START EXTRACTED TEXT
Minister of Defense
- In office 1982 – 13 January 1986
- President: Ali Nasir Muhammad

Minister of Interior
- In office 1980–1982

Personal details
- Born: 1942 Al-Madu, Ash Shu'ayb district, Dhale Governorate
- Died: 13 January 1986 (aged 43–44) Aden
- Party: Yemeni Socialist Party

= Saleh Musleh Qassem =

Yemeni military commander and politician

Saleh Musleh Qassem (c. 1942 – 13 January 1986) was a Yemeni politician and military commander in the People's Defense Forces of South Yemen. He was a leading member of the Yemeni Socialist Party (YSP). He served as Minister of Interior from 1980 to 1982, and later as the Minister of Defense from 1982 until his death in 1986 in the January 13 massacre.

== Early life ==
Saleh Musleh Qassem was born in 1942 in the village of Al-Madu in Ash Shu'ayb district of Dhale Governorate. He became involved in the anti-colonial movement against British rule in the 1960s.
END EXTRACTED TEXT
**TASKS FOR THIS EXERCISE:**
a - Answer these from the biography of Saleh Musleh Qassem:
(i) Which ministry did he head from 1980 to 1982?
(ii) Who was president while he served as Minister of Defense?
(iii) In which village was he born?
b - Reproduce the stretch of the biography of Saleh Musleh Qassem from "Saleh Musleh Qassem (c." through "in the 1960s." word for word.
Answer from the biography of Saleh Musleh Qassem alone.
START EXTRACTED INFORMATION
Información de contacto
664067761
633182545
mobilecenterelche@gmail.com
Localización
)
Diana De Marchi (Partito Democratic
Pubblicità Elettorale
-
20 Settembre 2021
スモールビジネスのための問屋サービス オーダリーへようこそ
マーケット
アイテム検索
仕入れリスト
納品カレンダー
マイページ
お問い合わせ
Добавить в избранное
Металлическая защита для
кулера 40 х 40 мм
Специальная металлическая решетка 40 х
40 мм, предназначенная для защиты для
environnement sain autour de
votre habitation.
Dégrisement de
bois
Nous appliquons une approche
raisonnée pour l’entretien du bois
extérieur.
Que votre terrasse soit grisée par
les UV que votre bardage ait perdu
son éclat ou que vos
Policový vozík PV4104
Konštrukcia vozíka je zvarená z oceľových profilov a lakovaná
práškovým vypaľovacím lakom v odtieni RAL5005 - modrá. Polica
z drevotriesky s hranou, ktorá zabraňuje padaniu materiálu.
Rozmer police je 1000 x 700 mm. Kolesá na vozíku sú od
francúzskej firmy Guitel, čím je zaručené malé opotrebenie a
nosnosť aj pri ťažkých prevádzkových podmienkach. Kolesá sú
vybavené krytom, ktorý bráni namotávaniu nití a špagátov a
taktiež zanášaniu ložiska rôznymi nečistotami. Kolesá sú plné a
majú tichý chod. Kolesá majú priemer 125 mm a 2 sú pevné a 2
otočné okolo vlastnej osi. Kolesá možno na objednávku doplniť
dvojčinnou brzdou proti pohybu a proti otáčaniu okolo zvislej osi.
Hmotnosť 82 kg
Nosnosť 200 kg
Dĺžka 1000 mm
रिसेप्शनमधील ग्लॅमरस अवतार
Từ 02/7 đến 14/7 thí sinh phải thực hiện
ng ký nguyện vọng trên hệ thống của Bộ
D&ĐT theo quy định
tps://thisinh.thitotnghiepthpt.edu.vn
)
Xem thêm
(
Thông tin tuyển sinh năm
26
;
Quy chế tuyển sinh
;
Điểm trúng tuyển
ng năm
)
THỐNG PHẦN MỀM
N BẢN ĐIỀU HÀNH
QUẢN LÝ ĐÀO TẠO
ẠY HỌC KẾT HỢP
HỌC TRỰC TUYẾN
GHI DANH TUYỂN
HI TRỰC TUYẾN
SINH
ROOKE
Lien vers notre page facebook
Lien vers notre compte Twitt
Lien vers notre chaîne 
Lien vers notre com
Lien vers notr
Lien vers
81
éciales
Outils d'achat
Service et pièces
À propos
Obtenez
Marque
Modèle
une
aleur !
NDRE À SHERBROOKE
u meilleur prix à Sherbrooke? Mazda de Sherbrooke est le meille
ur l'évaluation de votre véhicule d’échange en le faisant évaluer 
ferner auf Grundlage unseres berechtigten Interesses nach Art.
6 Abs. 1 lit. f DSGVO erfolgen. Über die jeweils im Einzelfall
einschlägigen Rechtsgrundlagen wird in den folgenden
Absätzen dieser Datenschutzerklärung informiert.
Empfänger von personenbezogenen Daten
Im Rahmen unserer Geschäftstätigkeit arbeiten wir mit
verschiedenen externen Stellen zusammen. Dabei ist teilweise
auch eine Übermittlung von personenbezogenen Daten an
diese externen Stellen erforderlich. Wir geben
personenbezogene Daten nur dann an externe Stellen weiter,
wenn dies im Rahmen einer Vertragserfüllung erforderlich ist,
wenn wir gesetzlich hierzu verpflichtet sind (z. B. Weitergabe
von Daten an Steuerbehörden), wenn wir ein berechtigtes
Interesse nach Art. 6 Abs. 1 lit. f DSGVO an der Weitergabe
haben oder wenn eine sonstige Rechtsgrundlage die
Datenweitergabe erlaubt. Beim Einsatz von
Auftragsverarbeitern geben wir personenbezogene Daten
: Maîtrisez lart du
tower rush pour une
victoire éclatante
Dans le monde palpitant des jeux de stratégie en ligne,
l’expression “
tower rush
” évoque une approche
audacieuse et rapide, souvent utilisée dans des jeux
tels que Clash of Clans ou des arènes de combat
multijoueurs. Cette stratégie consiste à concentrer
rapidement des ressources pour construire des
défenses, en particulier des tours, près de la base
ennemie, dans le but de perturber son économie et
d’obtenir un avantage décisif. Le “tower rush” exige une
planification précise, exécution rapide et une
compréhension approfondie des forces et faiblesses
END EXTRACTED INFORMATION
**ANSWERS FOR THE TASKS:**
a -
(i) The Ministry of Interior
(ii) Ali Nasir Muhammad
(iii) Al-Madu

b -
Saleh Musleh Qassem (c. 1942 – 13 January 1986) was a Yemeni politician and military commander in the People's Defense Forces of South Yemen. He was a leading member of the Yemeni Socialist Party (YSP). He served as Minister of Interior from 1980 to 1982, and later as the Minister of Defense from 1982 until his death in 1986 in the January 13 massacre.

== Early life ==
Saleh Musleh Qassem was born in 1942 in the village of Al-Madu in Ash Shu'ayb district of Dhale Governorate. He became involved in the anti-colonial movement against British rule in the 1960s.